Because MannKind lined up a highly-connected marketing partner in Sanofi, the maker of the top selling long-lasting insulin Lantus, it wouldn't be crazy to think that MannKind's toughest challenges are behind it. However, it could be bad news if sales don't pick up for Afrezza over the upcoming couple quarters.
So far, sales have been more of a trickle than a flood, as headwinds tied to lung screening requirements have proven to be stronger than feared. As a result, Afrezza sales totaled just 1 million euros in the first quarter and 2 million euros in the second quarter.
That anemic sales rate doesn't justify Sanofi's investment, which includes $150 million up front and another $775 million in milestones to get the rights to 65% of Afrezza profit (or in this case, its loss).

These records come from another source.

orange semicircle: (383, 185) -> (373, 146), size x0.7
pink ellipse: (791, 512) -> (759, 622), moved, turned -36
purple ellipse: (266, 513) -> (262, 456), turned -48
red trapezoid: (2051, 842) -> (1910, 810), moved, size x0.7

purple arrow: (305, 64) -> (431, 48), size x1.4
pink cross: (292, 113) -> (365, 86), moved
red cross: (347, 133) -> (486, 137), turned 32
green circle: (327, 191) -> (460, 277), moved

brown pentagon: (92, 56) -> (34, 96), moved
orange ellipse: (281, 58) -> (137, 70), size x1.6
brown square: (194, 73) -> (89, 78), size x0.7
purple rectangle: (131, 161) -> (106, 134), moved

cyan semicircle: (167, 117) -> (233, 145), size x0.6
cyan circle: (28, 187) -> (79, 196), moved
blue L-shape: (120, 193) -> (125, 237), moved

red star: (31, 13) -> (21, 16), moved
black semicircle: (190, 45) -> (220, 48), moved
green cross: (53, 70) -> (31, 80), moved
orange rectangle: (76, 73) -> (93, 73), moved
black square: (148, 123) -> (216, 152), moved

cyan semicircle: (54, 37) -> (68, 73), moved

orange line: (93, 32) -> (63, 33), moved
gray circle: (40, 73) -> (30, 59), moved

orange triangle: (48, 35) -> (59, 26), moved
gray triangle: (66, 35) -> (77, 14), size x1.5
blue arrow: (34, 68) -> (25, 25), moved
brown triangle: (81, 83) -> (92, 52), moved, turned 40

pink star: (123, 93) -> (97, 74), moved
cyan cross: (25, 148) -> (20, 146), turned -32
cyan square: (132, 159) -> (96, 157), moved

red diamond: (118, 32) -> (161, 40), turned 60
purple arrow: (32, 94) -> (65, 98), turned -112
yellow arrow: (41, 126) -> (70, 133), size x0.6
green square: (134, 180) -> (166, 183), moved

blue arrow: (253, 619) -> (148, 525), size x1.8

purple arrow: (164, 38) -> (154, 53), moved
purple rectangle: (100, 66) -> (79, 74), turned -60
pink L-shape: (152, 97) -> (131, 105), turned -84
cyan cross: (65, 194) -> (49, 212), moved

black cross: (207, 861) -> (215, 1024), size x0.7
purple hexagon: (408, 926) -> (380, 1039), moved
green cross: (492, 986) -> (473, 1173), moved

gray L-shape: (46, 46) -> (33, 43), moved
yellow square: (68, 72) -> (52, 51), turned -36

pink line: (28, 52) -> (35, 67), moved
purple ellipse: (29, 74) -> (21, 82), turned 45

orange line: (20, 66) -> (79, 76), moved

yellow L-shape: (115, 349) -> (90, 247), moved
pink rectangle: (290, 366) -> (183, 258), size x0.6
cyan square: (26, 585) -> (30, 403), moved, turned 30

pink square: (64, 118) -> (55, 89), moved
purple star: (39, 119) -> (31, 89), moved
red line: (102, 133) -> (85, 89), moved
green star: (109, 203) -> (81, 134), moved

If sales don't pick up, Sanofi could decide to exit its agreement with MannKind as early as the first quarter of next year -- and if it does execute that exit clause, it would cast a lot of doubt on Afrezza that could imperil MannKind's entire business.
Tying it together
All three of these companies have launched FDA-approved medicines, a major feat in and of itself, but obtaining regulatory approval matters most when a drug has a long-standing competitive advantage that leads to sales success. So far, Ironwood and Aegerion have shown that their drugs have nine figure potential, but it's uncertain whether or not their drugs' advantages are good enough to withstand competitive challenges. In the case of MannKind, the jury is still out on Afrezza, but a verdict could be coming -- and for that reason, all three of these companies could face risks that make them worth avoiding.